A kernel is essentially a custom datapath (optimized for the desired functionality) and an associated data storage and motion network. Also referred to as the memory architecture or memory hierarchy of the kernel, this data storage and motion network is responsible for moving data in and out of the kernel and through the custom datapath as efficiently as possible.
Knowing that kernel accesses to global memory are expensive and that bandwidth is limited, it is very important to carefully plan this aspect of the kernel.
To help with this, the first step of the kernel development methodology requires structuring the kernel code into the load-compute-store pattern.
This means creating a top-level function with:
- Interface parameters matching the desired kernel interface.
- Three sub-functions: load, compute, and store.
- Local arrays or
hls::streamvariables to pass data between these functions.
Structuring the kernel code this way enables task-level pipelining, also known as HLS dataflow. This compiler optimization results in a design where each function can run simultaneously, creating a pipeline of concurrently running tasks. This is the premise of the assembly line in our factory, and this structure is key to achieving and sustaining the desired throughput. For more information about HLS dataflow, see Dataflow Optimization.
The load function is responsible for moving data external to the kernel (that is, global memory) to the compute function inside the kernel. This function does not perform any data processing but focuses on efficient data transfers, including buffering and caching if necessary.
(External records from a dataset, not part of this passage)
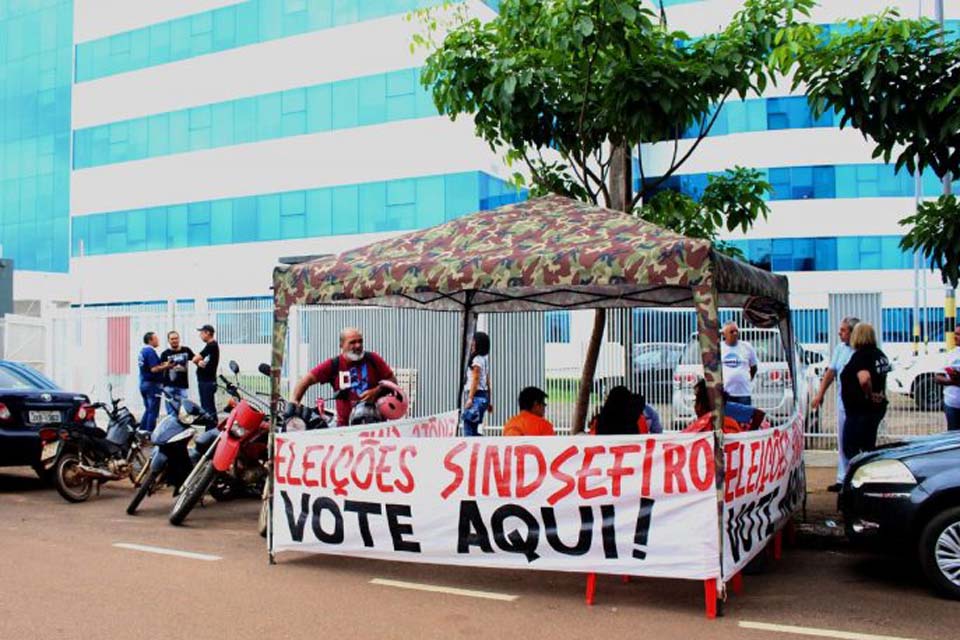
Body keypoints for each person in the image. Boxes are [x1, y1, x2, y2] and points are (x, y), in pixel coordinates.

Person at [290, 327, 396, 426]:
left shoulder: (373, 359)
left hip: (376, 426)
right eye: (352, 342)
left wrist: (376, 391)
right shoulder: (334, 364)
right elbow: (306, 380)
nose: (358, 345)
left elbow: (393, 382)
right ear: (341, 345)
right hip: (345, 429)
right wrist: (294, 403)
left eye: (360, 341)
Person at [810, 316, 859, 491]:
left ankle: (856, 479)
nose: (840, 333)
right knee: (843, 440)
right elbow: (831, 372)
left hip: (859, 405)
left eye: (843, 330)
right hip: (842, 402)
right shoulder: (840, 349)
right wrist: (820, 394)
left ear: (853, 332)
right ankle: (842, 478)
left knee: (856, 442)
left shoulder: (861, 350)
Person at [839, 323, 891, 460]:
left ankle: (858, 478)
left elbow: (864, 378)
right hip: (875, 409)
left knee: (851, 448)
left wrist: (868, 394)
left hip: (860, 410)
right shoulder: (880, 355)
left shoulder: (861, 356)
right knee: (868, 446)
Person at [462, 331, 492, 436]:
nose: (471, 343)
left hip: (476, 396)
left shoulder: (477, 360)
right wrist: (489, 401)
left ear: (478, 343)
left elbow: (476, 379)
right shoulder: (484, 359)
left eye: (473, 341)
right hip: (483, 396)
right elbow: (488, 381)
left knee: (468, 428)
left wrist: (470, 398)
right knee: (473, 429)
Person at [720, 321, 758, 405]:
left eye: (736, 331)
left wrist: (746, 379)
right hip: (726, 393)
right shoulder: (719, 348)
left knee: (743, 417)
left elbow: (754, 367)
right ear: (724, 334)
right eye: (731, 332)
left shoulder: (747, 347)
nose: (735, 333)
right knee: (727, 418)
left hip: (743, 393)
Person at [159, 330, 195, 415]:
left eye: (176, 338)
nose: (174, 340)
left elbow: (195, 358)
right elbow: (160, 369)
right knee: (171, 412)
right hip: (169, 386)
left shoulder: (186, 350)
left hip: (182, 386)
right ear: (168, 340)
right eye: (172, 339)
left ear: (179, 339)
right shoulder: (164, 354)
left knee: (184, 410)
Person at [137, 332, 164, 436]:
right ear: (150, 340)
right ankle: (149, 434)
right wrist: (167, 366)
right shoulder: (150, 351)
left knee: (148, 409)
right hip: (152, 385)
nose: (158, 340)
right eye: (156, 338)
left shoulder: (143, 351)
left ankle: (141, 431)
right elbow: (154, 369)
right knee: (153, 411)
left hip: (143, 383)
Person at [935, 324, 960, 432]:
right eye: (955, 334)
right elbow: (937, 377)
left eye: (959, 335)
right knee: (953, 439)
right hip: (951, 405)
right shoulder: (950, 355)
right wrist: (951, 381)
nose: (955, 337)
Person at [192, 324, 220, 417]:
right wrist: (199, 362)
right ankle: (210, 427)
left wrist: (198, 361)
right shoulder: (210, 346)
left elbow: (195, 359)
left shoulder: (211, 346)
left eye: (201, 333)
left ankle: (211, 428)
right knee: (207, 406)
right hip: (206, 381)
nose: (200, 335)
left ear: (207, 333)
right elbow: (199, 360)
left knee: (208, 407)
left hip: (207, 381)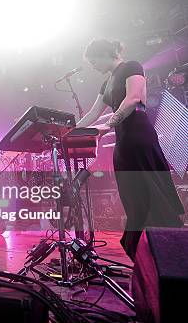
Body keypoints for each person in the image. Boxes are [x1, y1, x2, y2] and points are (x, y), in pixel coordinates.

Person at [78, 38, 184, 260]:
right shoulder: (105, 83)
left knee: (152, 194)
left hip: (139, 138)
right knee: (133, 199)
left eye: (93, 60)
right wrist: (69, 131)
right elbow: (93, 112)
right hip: (123, 143)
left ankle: (168, 250)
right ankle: (143, 254)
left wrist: (107, 126)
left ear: (105, 53)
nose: (92, 66)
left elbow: (134, 99)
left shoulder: (131, 66)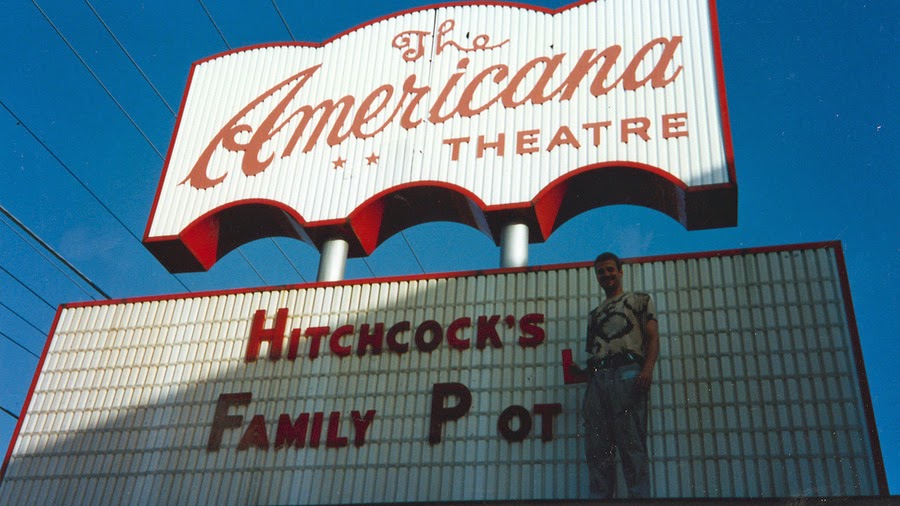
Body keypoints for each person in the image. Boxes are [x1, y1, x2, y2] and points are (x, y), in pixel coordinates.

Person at [571, 252, 659, 498]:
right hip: (598, 378)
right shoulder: (594, 314)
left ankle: (639, 498)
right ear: (597, 276)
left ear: (620, 271)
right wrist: (582, 370)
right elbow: (597, 351)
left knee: (631, 443)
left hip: (629, 373)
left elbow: (653, 338)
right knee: (597, 447)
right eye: (601, 271)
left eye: (610, 269)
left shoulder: (640, 300)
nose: (606, 274)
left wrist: (648, 369)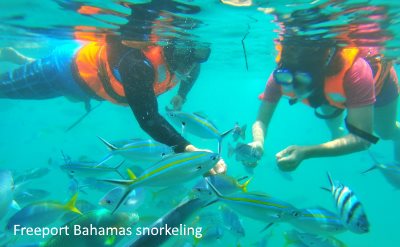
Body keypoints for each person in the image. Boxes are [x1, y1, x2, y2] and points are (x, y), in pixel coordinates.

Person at [0, 39, 226, 174]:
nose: (191, 61)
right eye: (185, 54)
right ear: (169, 47)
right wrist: (186, 148)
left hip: (92, 88)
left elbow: (193, 70)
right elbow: (149, 119)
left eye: (200, 54)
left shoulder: (189, 62)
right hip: (62, 72)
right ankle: (31, 63)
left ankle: (22, 59)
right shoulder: (139, 64)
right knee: (5, 88)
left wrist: (181, 96)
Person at [247, 39, 399, 171]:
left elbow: (363, 139)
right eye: (286, 77)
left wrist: (307, 152)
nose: (293, 86)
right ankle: (337, 131)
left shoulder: (356, 71)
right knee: (329, 113)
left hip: (379, 87)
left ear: (322, 74)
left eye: (301, 80)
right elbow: (261, 120)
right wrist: (258, 141)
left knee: (385, 132)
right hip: (332, 94)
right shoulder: (282, 75)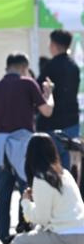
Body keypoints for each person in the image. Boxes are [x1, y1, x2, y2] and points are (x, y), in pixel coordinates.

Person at [0, 52, 54, 243]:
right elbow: (46, 111)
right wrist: (49, 93)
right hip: (24, 144)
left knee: (3, 192)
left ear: (7, 67)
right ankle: (26, 230)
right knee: (28, 187)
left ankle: (2, 236)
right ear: (24, 67)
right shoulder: (28, 83)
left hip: (2, 145)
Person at [11, 133, 84, 244]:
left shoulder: (42, 179)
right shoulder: (66, 175)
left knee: (19, 243)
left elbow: (41, 219)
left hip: (68, 241)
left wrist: (25, 202)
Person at [37, 29, 81, 169]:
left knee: (52, 167)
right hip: (72, 122)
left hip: (52, 124)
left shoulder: (50, 66)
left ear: (54, 45)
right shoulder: (74, 67)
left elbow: (38, 91)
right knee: (70, 168)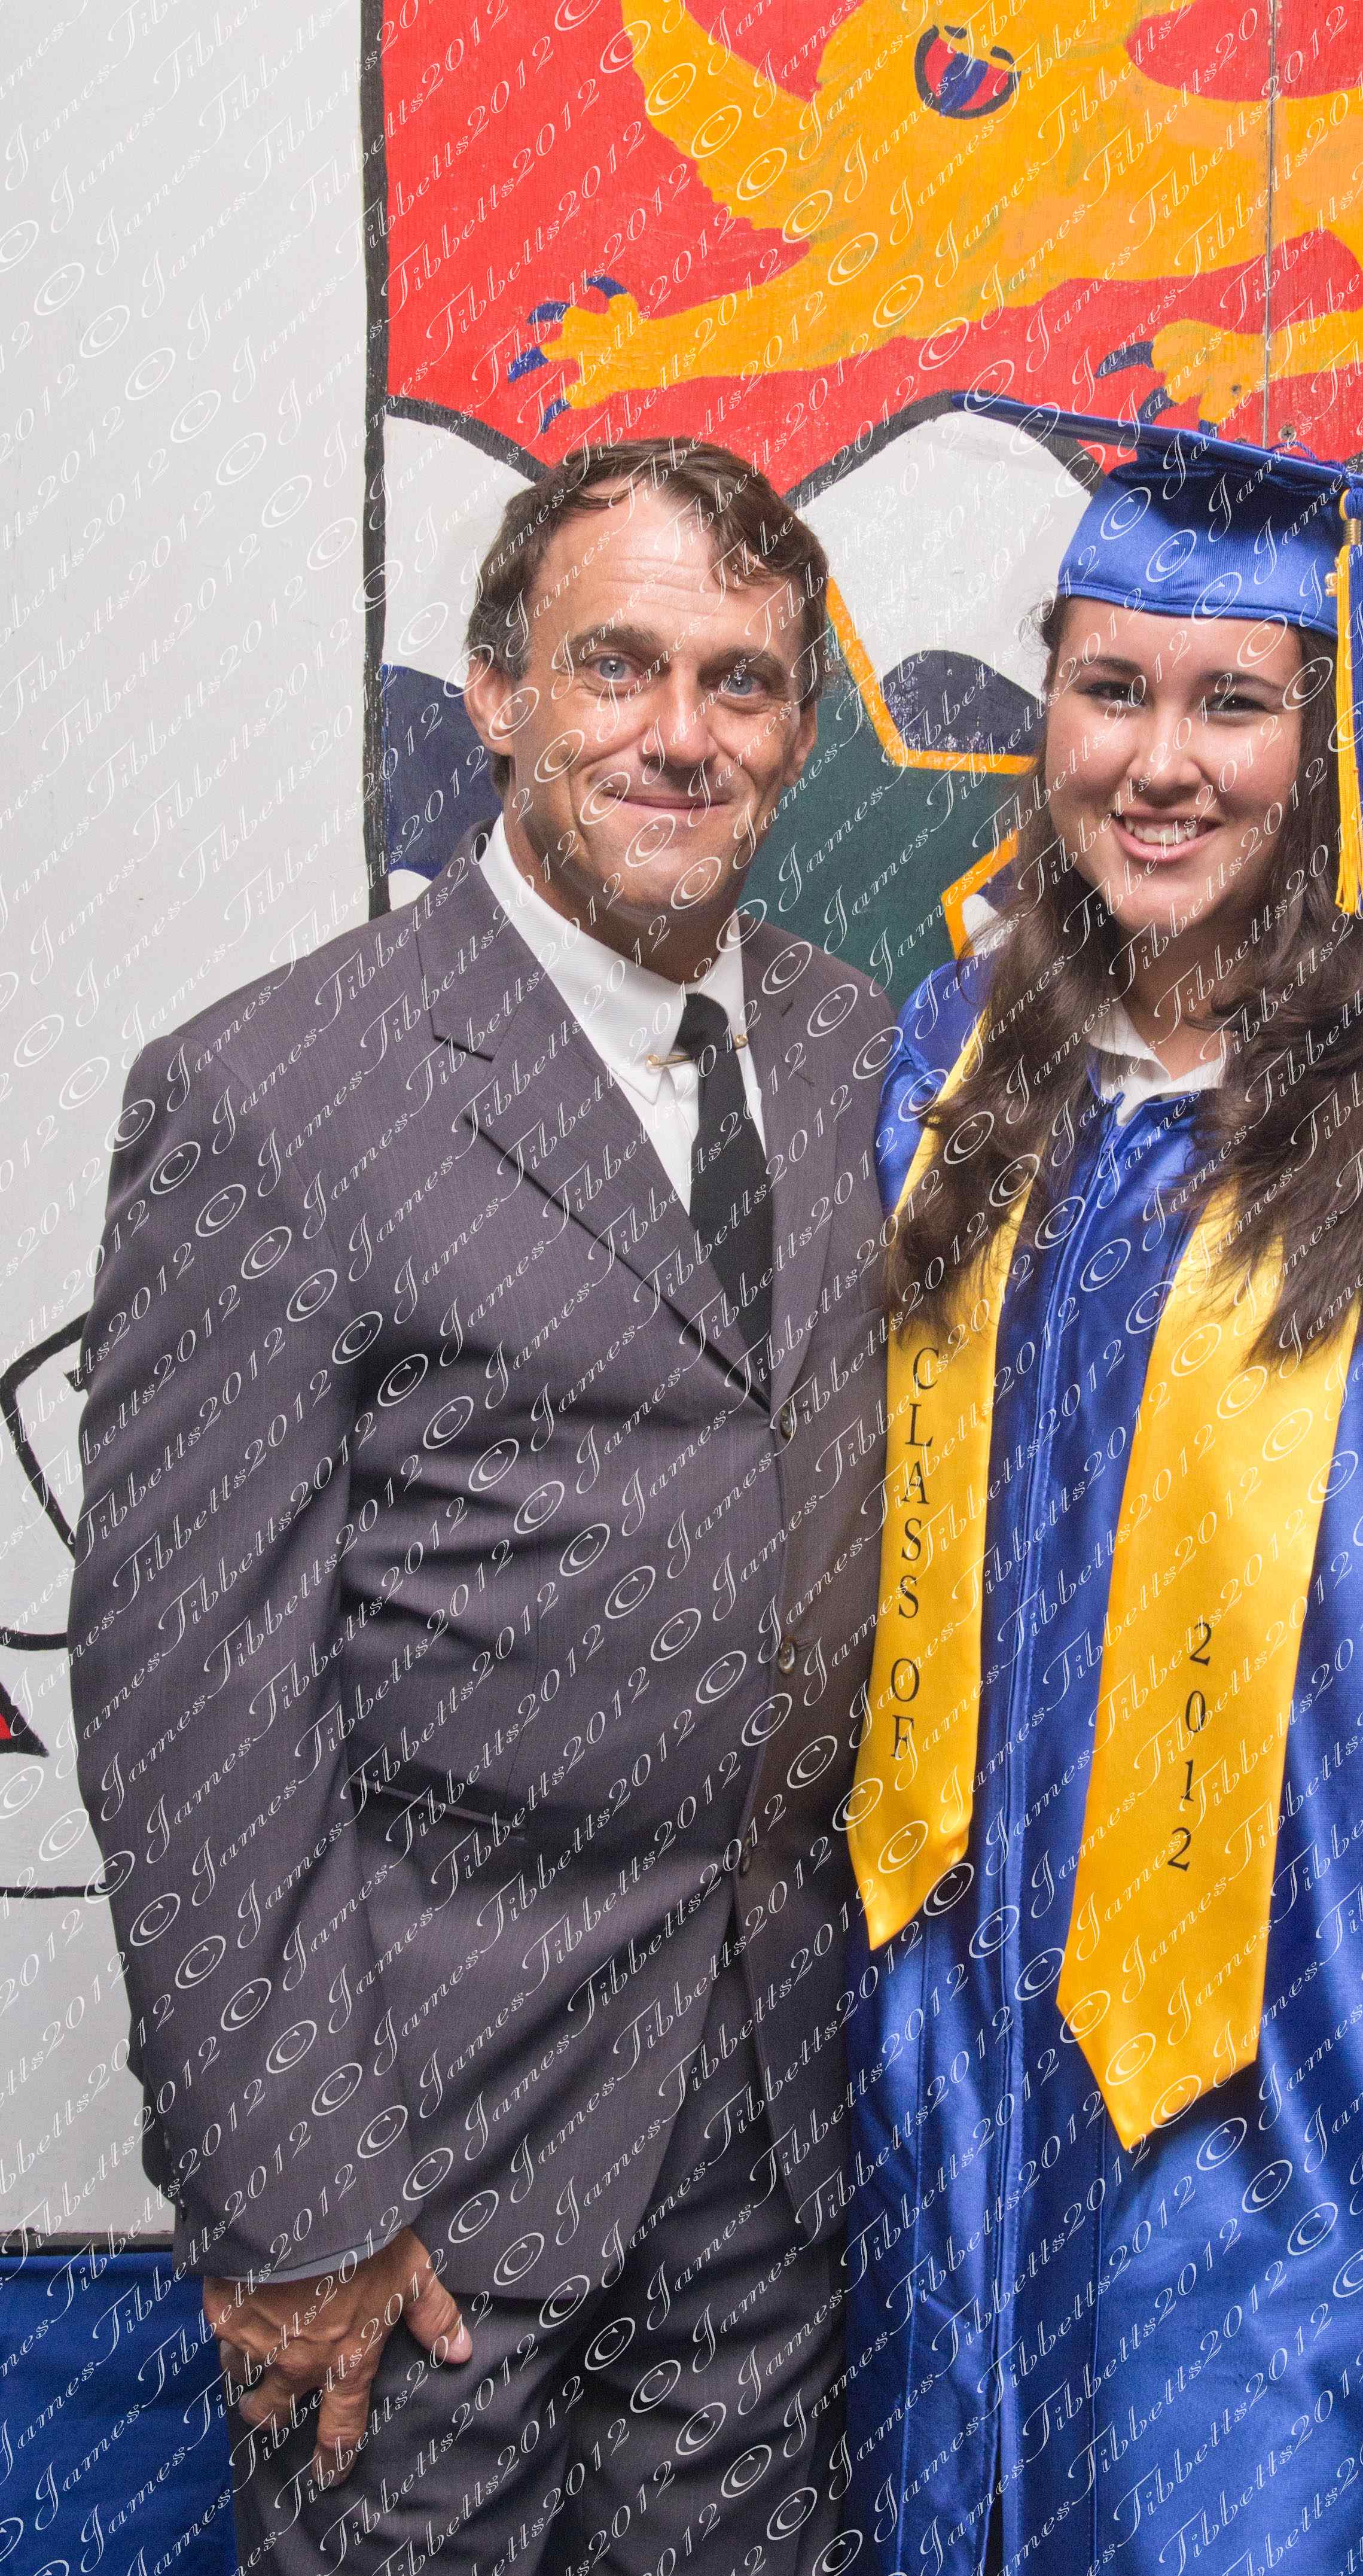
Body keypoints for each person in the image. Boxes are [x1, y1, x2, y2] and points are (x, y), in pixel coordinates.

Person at [843, 394, 1363, 2576]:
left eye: (1233, 703)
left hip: (1351, 2080)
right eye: (1110, 691)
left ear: (1330, 746)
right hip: (981, 2045)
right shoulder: (961, 1070)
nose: (1161, 762)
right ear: (1043, 719)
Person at [69, 437, 893, 2575]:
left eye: (739, 679)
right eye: (617, 664)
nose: (679, 732)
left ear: (800, 729)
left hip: (774, 2157)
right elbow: (189, 1707)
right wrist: (291, 2195)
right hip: (419, 2179)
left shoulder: (857, 1052)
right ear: (497, 694)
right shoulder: (274, 1097)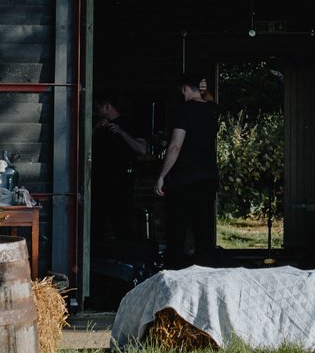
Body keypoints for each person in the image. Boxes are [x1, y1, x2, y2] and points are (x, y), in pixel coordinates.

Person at [152, 78, 220, 267]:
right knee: (203, 232)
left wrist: (161, 176)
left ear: (183, 89)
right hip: (208, 178)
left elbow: (175, 146)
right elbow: (211, 100)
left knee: (177, 231)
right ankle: (204, 273)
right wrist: (204, 92)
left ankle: (175, 272)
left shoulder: (183, 110)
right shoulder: (212, 110)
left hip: (185, 180)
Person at [91, 99, 152, 242]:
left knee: (123, 220)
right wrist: (95, 127)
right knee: (97, 220)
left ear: (107, 106)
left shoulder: (130, 123)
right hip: (98, 180)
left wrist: (122, 133)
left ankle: (125, 255)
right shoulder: (96, 124)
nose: (95, 112)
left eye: (97, 108)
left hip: (122, 180)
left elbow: (142, 149)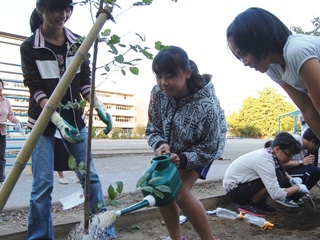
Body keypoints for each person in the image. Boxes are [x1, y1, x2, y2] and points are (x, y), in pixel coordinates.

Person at [20, 0, 116, 239]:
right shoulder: (30, 47)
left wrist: (99, 105)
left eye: (67, 9)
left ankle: (103, 234)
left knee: (90, 179)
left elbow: (84, 82)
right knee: (42, 186)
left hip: (76, 122)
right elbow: (36, 89)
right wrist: (57, 121)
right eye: (56, 9)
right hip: (41, 125)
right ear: (41, 10)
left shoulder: (78, 43)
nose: (63, 15)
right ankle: (40, 237)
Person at [146, 46, 227, 240]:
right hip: (173, 149)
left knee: (180, 192)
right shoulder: (157, 93)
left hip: (202, 149)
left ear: (187, 73)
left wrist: (182, 160)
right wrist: (161, 144)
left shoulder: (206, 105)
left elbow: (211, 146)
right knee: (161, 187)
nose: (163, 83)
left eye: (170, 76)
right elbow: (153, 127)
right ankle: (177, 238)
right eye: (159, 76)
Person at [226, 7, 320, 142]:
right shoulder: (273, 68)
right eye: (239, 57)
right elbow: (307, 109)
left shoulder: (296, 51)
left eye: (244, 54)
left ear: (260, 40)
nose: (245, 63)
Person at [223, 132, 309, 216]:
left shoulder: (270, 154)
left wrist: (291, 179)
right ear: (277, 149)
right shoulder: (265, 160)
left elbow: (282, 172)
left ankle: (259, 202)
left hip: (242, 185)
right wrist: (298, 188)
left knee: (279, 173)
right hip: (235, 190)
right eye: (289, 155)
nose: (291, 158)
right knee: (277, 176)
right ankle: (249, 204)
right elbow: (276, 195)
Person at [275, 129, 320, 208]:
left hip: (288, 173)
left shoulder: (306, 149)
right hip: (279, 174)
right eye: (318, 146)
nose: (317, 149)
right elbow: (279, 163)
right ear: (313, 141)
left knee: (315, 171)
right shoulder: (294, 142)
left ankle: (294, 197)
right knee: (315, 171)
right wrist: (301, 162)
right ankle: (285, 196)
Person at [0, 78, 23, 188]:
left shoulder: (6, 102)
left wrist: (17, 122)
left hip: (2, 132)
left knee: (1, 157)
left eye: (1, 86)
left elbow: (10, 115)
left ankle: (1, 179)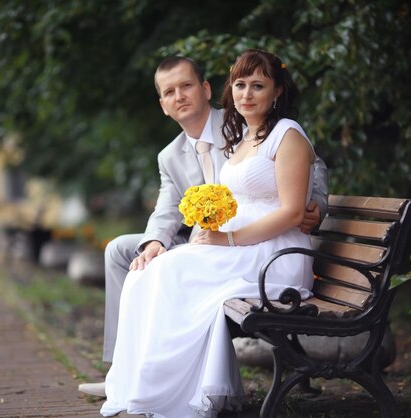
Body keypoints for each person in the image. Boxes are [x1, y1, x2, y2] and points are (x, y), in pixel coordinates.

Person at [78, 54, 328, 400]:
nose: (179, 96)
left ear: (206, 89)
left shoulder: (243, 117)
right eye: (169, 92)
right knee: (126, 252)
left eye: (186, 86)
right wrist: (153, 241)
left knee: (165, 272)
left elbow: (310, 164)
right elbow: (166, 207)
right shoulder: (170, 155)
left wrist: (317, 205)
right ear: (163, 104)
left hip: (255, 242)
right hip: (211, 238)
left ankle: (171, 380)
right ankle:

The compute function, as its name suggests, is where all the processing is done. At this stage of the development flow, the internal structure of the compute function is not important.
The store function mirrors the load function. It is responsible for moving data out of the kernel, taking the results of the compute function and transferring them to global memory outside the kernel.
Creating a load-compute-store structure that meets the performance goals starts by engineering the flow of data within the kernel. Some factors to consider are:
- How does the data flow from outside the kernel into the kernel?
- How fast does the kernel need to process this data?
- How is the processed data written to the output of the kernel?
Understanding and visualizing the data movement as a block diagram will help to partition and structure the different functions within the kernel.
A working example featuring the load-compute-store pattern can be found on the Vitis Examples GitHub repository.